Saint-Julien… se sentit frapper sur l’épaule. (Page 39.)

La barque vint aborder tout près d’eux, et un des deux hommes se pencha pour amarrer à un des saules du rivage, tandis que l’autre, sautant légèrement sur la grève, lui dit à voix basse :

« Tu m’attendras ici.

— Oui, Madame, répondit-il ; » et tandis que le premier gagnait d’un bond la porte de la maisonnette, le prétendu batelier se roula dans son manteau et se coucha au fond de la barque.

« Gina, dit le page d’une voix flûtée en se penchant vers elle. »

La Gina tressaillit, se leva et regarda autour d’elle avec inquiétude ; mais le page s’était rejeté dans l’ombre et s’y tenait immobile. Elle crut s’être trompée et se recoucha dans la barque. Galeotto prit le bras de Julien, et l’emmena sans bruit à distance de la rivière.

« Maintenant diras-tu que je suis le diable et que je fais passer des fantômes devant tes yeux ? lui dit-il.

— Galeotto, répondit Julien, vous me faites faire de tristes rêves ; mais si quelqu’un joue ici le rôle de Satan, c’est cette femme impure qui a sur les lèvres de si chastes paroles au service de son impudente fausseté. Mais dites-moi donc pourquoi elle est ainsi avec nous ? Que ne nous traite-t-elle comme Dortan, comme Spark et comme Rosenhaïm ? Pourquoi ne recevons-nous pas le matin un rendez-vous pour le soir sans autre cérémonie ? À quoi bon la peine qu’elle prend pour nous inspirer du respect et de la crainte ?
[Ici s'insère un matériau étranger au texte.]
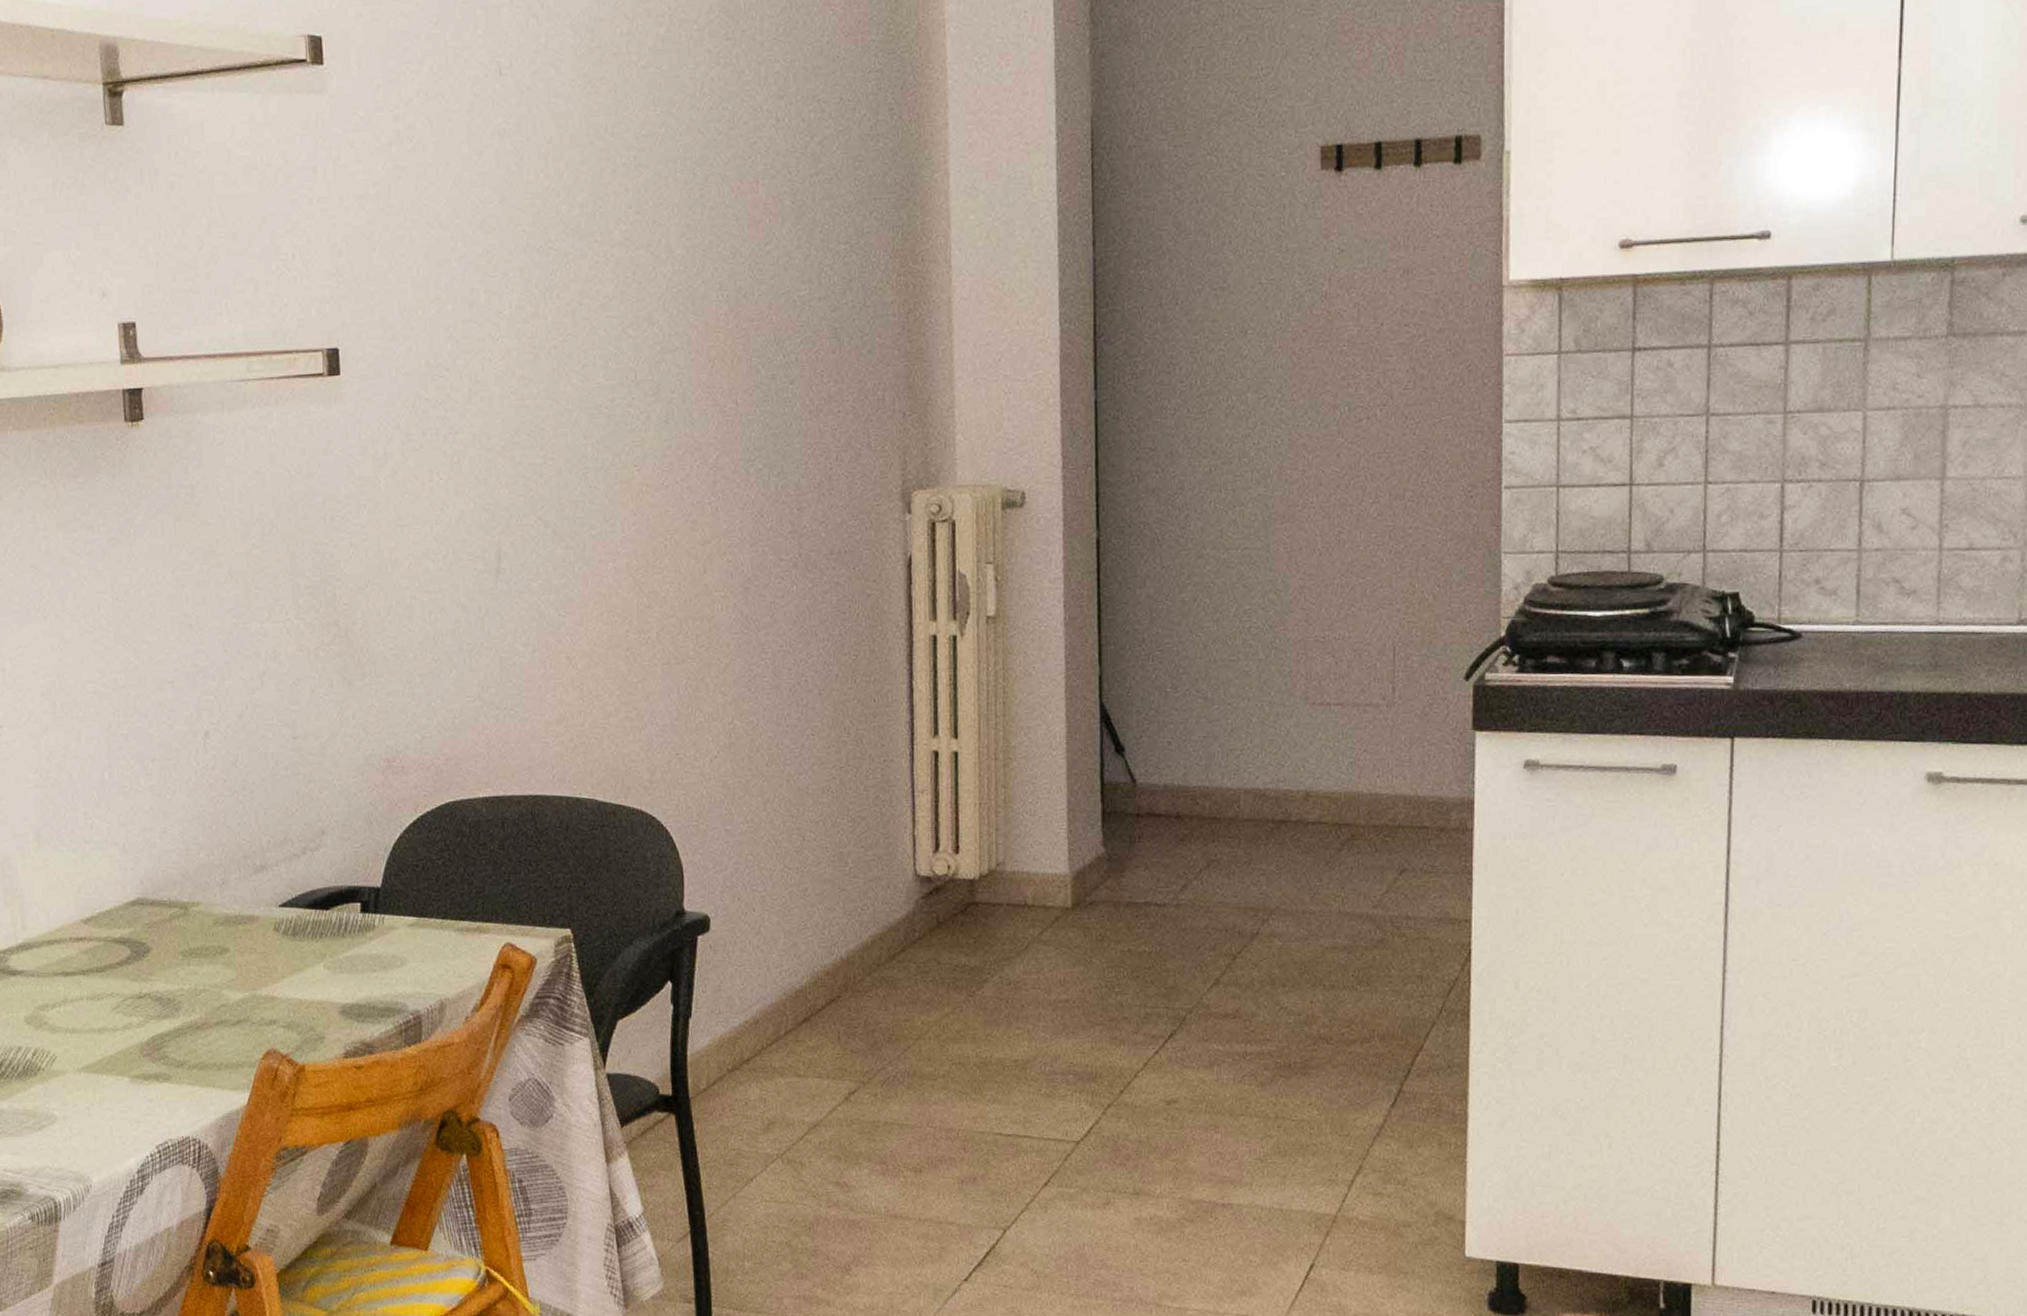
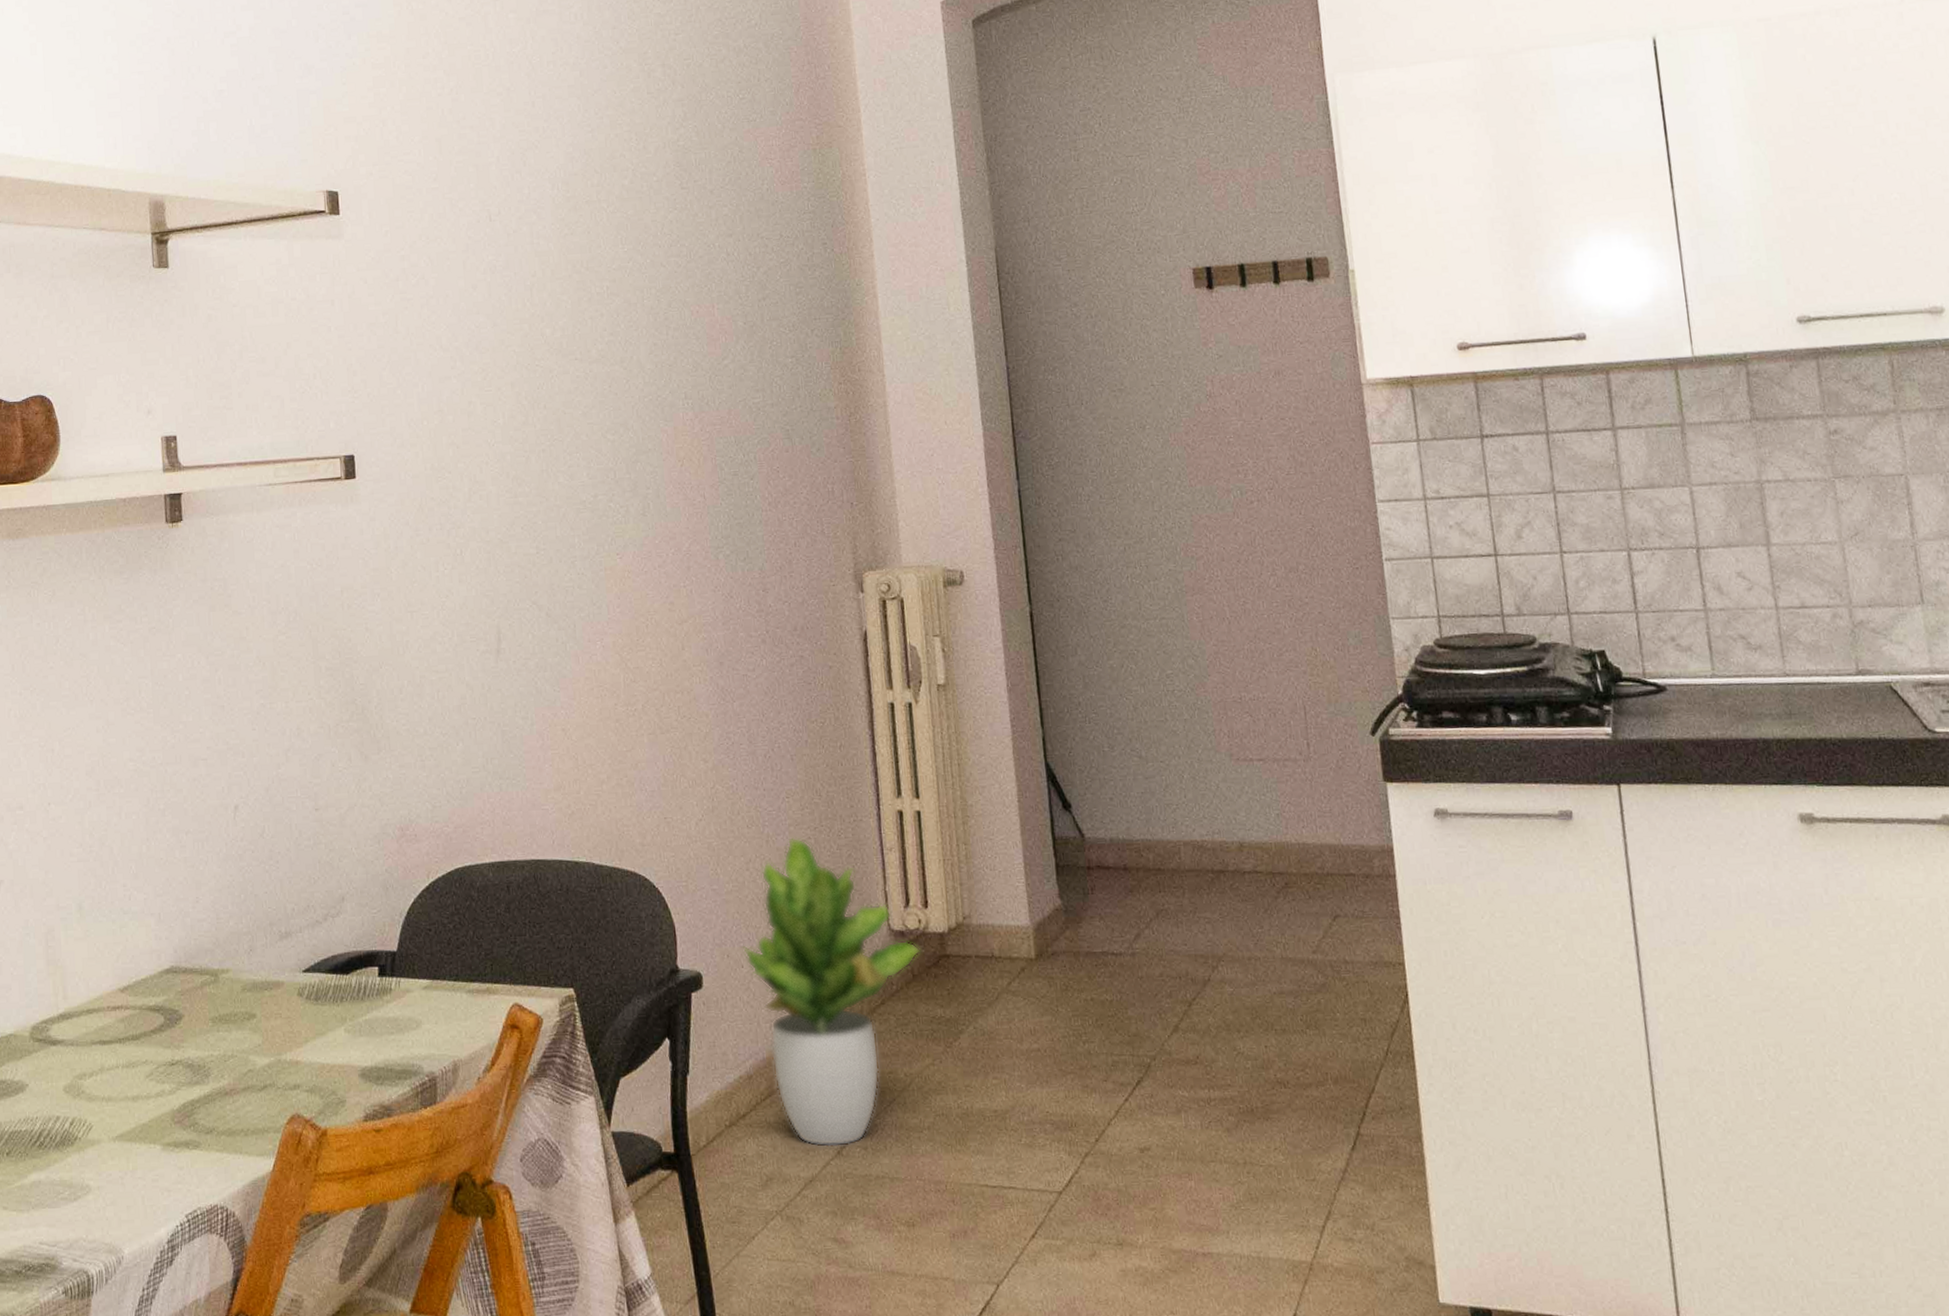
potted plant: none [755,777,949,1093] -> present [743,837,922,1147]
— Vous ne le savez pas, dit Galeotto en riant. C’est que nous vivons auprès d’elle, et qu’elle a besoin de serviteurs qui la craignent et de dupes qui l’admirent. Et puis les femmes blasées deviennent romanesques, c’est-à-dire dépravées de cœur et de tête. Elles mettent fort bien à part le plaisir et à part le sentiment. La confiance niaise d’un enfant comme vous les amuse et flatte leur vanité. C’est une occupation de la matinée, en attendant l’amant du soir, qui est aimable à sa manière sans faire tort à la vôtre. De quoi vous inquiétez-vous ? vous avez le beau rôle.

— Par l’éternelle damnation de l’enfer ! s’écria Julien, c’est un rôle abject et stupide. »

Galeotto éclata de rire. « Bonsoir, lui dit-il. Je vais demander asile à une demoiselle de ma connaissance ; toi, retourne au palais et prépare un sonnet pastoral pour le présenter demain dans un bouquet sur l’assiette de Son Altesse. »

Saint-Julien, au lieu de se retirer, alla se cacher sous les saules jusqu’au moment où Quintilia sortit de la maisonnette. Spark lui donnait le bras. Il l’accompagna jusqu’au bord de la barque, et s’arrêtant sous les saules, à trois pas de Saint-Julien, il l’embrassa. Ce baiser fit involontairement tressaillir Saint-Julien, et le cœur lui battit violemment.

Gina se réveilla en sursaut lorsque sa maîtresse sauta dans la barque.

« Rentrez vite, dit Quintilia au jeune Allemand. »

Il obéit ; mais il resta à sa fenêtre jusqu’à ce que la barque se fût perdue dans la brume. Saint-Julien, caché sous les saules, la suivait aussi des yeux. La princesse avait ôté son chapeau, le vent agitait ses cheveux, elle était debout et belle comme un ange sous son costume d’homme.